Salah satu seniman musik dari Banten, Syahri Aliman menuturkan bahwa saat itu mayoritas lagu-lagu daerah bernuansa Jawa Barat dan akhirnya diklaim milik Jawa Barat. Hingga pada satu ketika, Provinsi Banten diharuskan tampil di ajang nasional dan harus membawakan satu lagu daerah. Namun, karena belum ada yang lagu mewakili, Banten pun didiskualifikasi.

"Karena kita itu kan provinsi baru, jadi seperti tidak punya apa-apa. Meskipun secara tradisional, orang tua jaman dulu sudah bersyair untuk menasehati anak-anaknya. Akhirnya dibuat lah lagu-lagu khas Banten dengan syair dan bahasa khas Banten, namun dengan aransemen musik modern," ujar Syahri, Minggu (22/12/2024).

Salah satu lagu yang akhirnya diakui oleh Pemprov Banten sebagai lagu daerah adalah Jereh Buguru. Sebuah lagu dengan tatanan bahasa Jawa Serang (Jaseng) yang isinya nasehat untuk memghormati guru. Lagu ini akhirnya dipakai di ajang-ajang nasional untuk mewakili provinsi Banten.

"Lagu Jereh Buguru itu di angkat dari sikap murid-murid yang sangat patuh terhadap guru perempuan. Itu salah satu bentuk penghargaan terhadap guru, karena bisa membuat anak yang bandel sekalipun bisa patuh," lanjutnya.

Adapun lirik dalam lagu yang dibuat Syahril sengaja menggunakan bahasa Jaseng, sebagai upaya melestarikan bahasa dari Serang, Banten. Tutur bahasa yang digunakan juga ringan, agar bisa mudah dipahami oleh generasi muda sehingga secara tak langsung lagu dijadikan contoh tutur bahasa Jaseng. Selain Jereh Buguru, beberapa lagu lain yang diciptakan Syahri diantaranya adalah Tong Sarakah, dan Yu Ragem Belajar.

"Kosakata yang dipakai juga mudah dipahami, sehingga walaupun dari bahasa Jaseng anak-anak ini paham arti lagunya," ujar Syahri.

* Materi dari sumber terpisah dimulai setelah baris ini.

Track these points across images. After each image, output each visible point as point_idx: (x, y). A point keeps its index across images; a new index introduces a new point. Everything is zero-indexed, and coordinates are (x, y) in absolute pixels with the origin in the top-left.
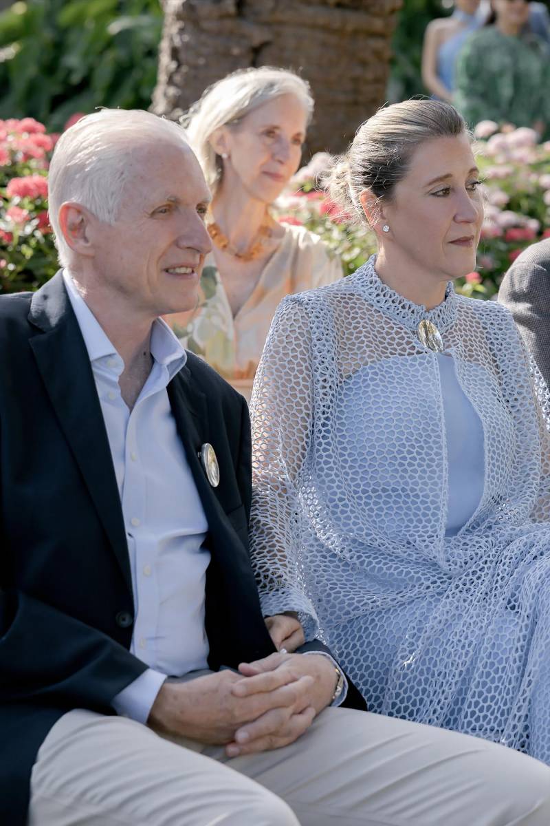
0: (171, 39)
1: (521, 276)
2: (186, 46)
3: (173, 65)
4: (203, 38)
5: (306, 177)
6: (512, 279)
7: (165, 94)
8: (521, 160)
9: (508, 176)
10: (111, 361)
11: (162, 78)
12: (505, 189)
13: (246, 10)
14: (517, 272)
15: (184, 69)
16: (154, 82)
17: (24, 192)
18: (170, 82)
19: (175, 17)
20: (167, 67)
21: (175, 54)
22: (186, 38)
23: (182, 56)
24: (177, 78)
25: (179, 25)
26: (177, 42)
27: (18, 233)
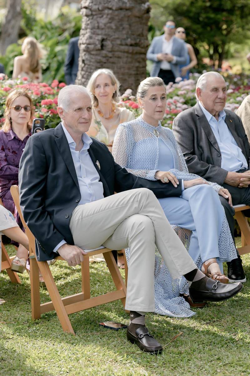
0: (82, 57)
1: (177, 121)
2: (87, 59)
3: (83, 65)
4: (92, 56)
5: (124, 97)
6: (175, 122)
7: (81, 74)
8: (188, 89)
9: (185, 94)
10: (73, 144)
11: (80, 69)
12: (184, 98)
13: (104, 48)
14: (176, 120)
15: (86, 66)
16: (78, 70)
17: (46, 104)
18: (82, 70)
19: (83, 51)
20: (81, 65)
21: (83, 61)
22: (87, 57)
23: (86, 62)
24: (84, 69)
25: (85, 53)
26: (84, 58)
27: (45, 115)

Sementara itu, jauh sebelum dibuatnya lagu-lagu daerah bernuansa modern, para orang tua terbiasa memberi nasihat lewat syair atau kidung. Hal ini diajarkan turun temurun, dan menjadi bagian dari aktivitas masyarakat. Anak-anak pun menggunakannya dalam permainan sehari-hari, dan ada kalanya syair dan kidung tersebut digunakan dalam interaksi sesama warga.

"Kalau yang tradisional sekali, itu sudah lama ada. Diajarkan turun temurun dari orang tua, biasanya kata yang digunakan itu acak, dan memiliki rima yang sederhana. Bisa ditemukan dalam interaksi warga sehari-hari, tapi punya makna yang beragam," jelasnya.

Seiring dengan perkembangan zaman dan modernisasi, banyak generasi muda yang kurang mengenal atau bahkan kehilangan minat terhadap lagu tradisional. Berbagai upaya pun telah dilakukan dengan menggelar festival budaya, hingga memasukkan materi lagu tradisional dalam kurikulum pendidikan seni dan budaya.

"Saat ini lagu-lagu seperti Jereh Buguru, dan Tong Sarakah sudah mulai ditulis di buku pelajaran. Lagu-lagu seperti ini juga mulai sering dinyanyikan di berbagai acara-acara pemerintahan agar lebih banyak yang mengetahui lagu dari Banten," tutupnya.